Ponto importante a ter, também, em consideração pelo recorrente, mas que é frequentemente ignorado, é o de que a reapreciação da decisão em matéria de facto tem carácter instrumental, o mesmo é dizer, só faz sentido se visar reverter a favor do recorrente uma certa decisão jurídica alicerçada em determinada realidade factual que lhe é desfavorável, pois que, de contrário, essa reapreciação torna-se num acto inútil, num mero exercício cognitivo inconsequente.
Ora, como pertinentemente observa o Ministério Público na sua contra-alegação, o recorrente vem agora, em sede de recurso, invocar uma nova causa de pedir.
O autor assentou a sua pretensão indemnizatória no facto de ter sido privado da sua liberdade durante mais de vinte meses com base em erro judiciário grosseiro, por lhe ter sido aplicada, e sucessivamente mantida, a medida coactiva de prisão preventiva, que considerou injustificada por manifesta falta de indícios probatórios da prática, em autoria material, de dois crimes de incêndio (um consumado e outro na forma tentada) pelos quais veio a ser acusado e de que acabou por ser absolvido.
Porém, em sede recursiva, na sequência da reprodução dos factos descritos naqueles números, alega o seguinte:
«12. Estes os factos relevantes, considerados provados nesta sentença ora em crise.
13. O todo relembrado e transcrito, vem agora à colação explicitar os seguintes pontos que o A. considera erroneamente julgados.
14. Em primeiro lugar, o conceito de “detenção”.
15. O arguido foi levado coercivamente pelos I. da PJ, nos respetivos veículos até à sede da Diretoria do Norte, em 4 de novembro de 2020 durante a manhã.
16. Sem nunca ter sido notificado para comparecer voluntariamente.
17. Só tendo sido constituído arguido e interrogado pelo OPC, pelas 15 horas desse mesmo dia.
18. Poderia e deveria ter sido notificado, para comparecer em dia, hora e local para prestar declarações e em que qualidade. Tal não aconteceu.

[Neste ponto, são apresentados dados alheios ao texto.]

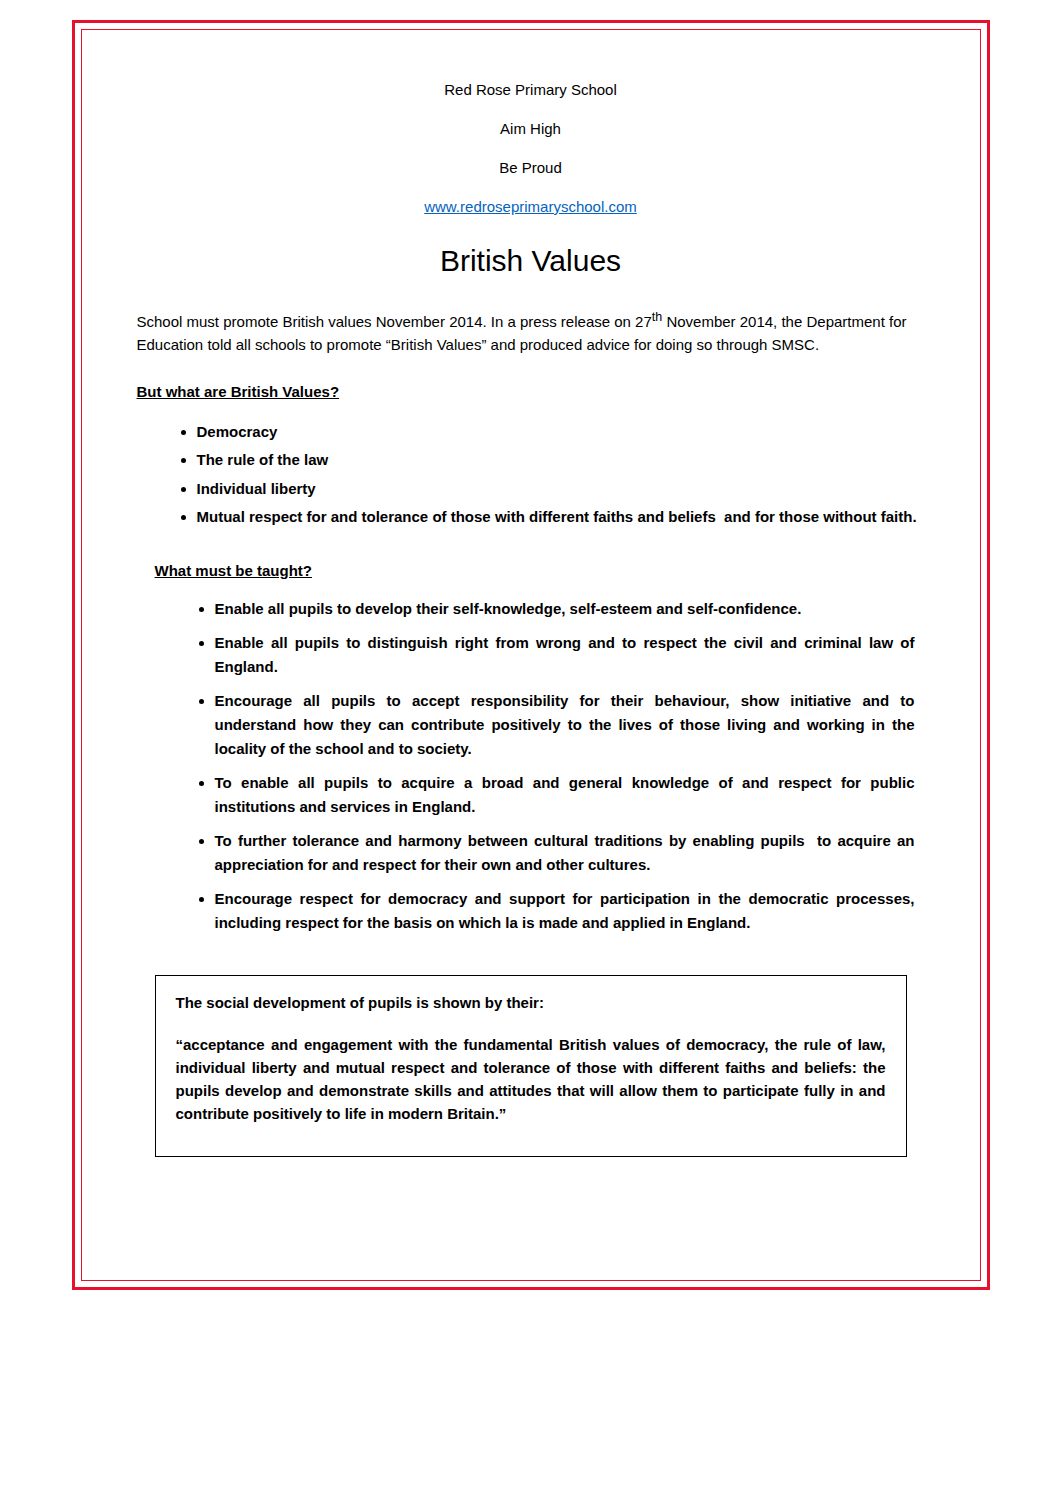Red Rose Primary School
Aim High
Be Proud
www.redroseprimaryschool.com
British Values
School must promote British values November 2014. In a press release on 27th November 2014, the Department for Education told all schools to promote “British Values” and produced advice for doing so through SMSC.
But what are British Values?
Democracy
The rule of the law
Individual liberty
Mutual respect for and tolerance of those with different faiths and beliefs and for those without faith.
What must be taught?
Enable all pupils to develop their self-knowledge, self-esteem and self-confidence.
Enable all pupils to distinguish right from wrong and to respect the civil and criminal law of England.
Encourage all pupils to accept responsibility for their behaviour, show initiative and to understand how they can contribute positively to the lives of those living and working in the locality of the school and to society.
To enable all pupils to acquire a broad and general knowledge of and respect for public institutions and services in England.
To further tolerance and harmony between cultural traditions by enabling pupils to acquire an appreciation for and respect for their own and other cultures.
Encourage respect for democracy and support for participation in the democratic processes, including respect for the basis on which la is made and applied in England.
The social development of pupils is shown by their:
“acceptance and engagement with the fundamental British values of democracy, the rule of law, individual liberty and mutual respect and tolerance of those with different faiths and beliefs: the pupils develop and demonstrate skills and attitudes that will allow them to participate fully in and contribute positively to life in modern Britain.”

19. Foi levado e conduzido num dos veículos da PJ até à Diretoria do Norte.
20. Sempre privado da liberdade de ir e vir, conforme a sua vontade.
21. Tendo decorrido mais de 6 horas desde o momento do primeiro contacto e plena identificação, sem ter sido sequer apresentado ao M.P. Mesmo assim, algemado e mantido em permanência, sob custódia policial, não foi libertado.
22. Por conseguinte, afirmar que o ali arguido só foi detido às 18 horas de 4 de novembro, é o mesmo que dizer que o OPC pode coagir um cidadão a acompanhar o OPC, sem poder recusar, permanecendo muito mais de 6 horas sob custódia cautelar e que, tal não configura a situação de detenção,
23. Como sucedeu e foi avalizado pelos magistrados do poder judiciário e judicial.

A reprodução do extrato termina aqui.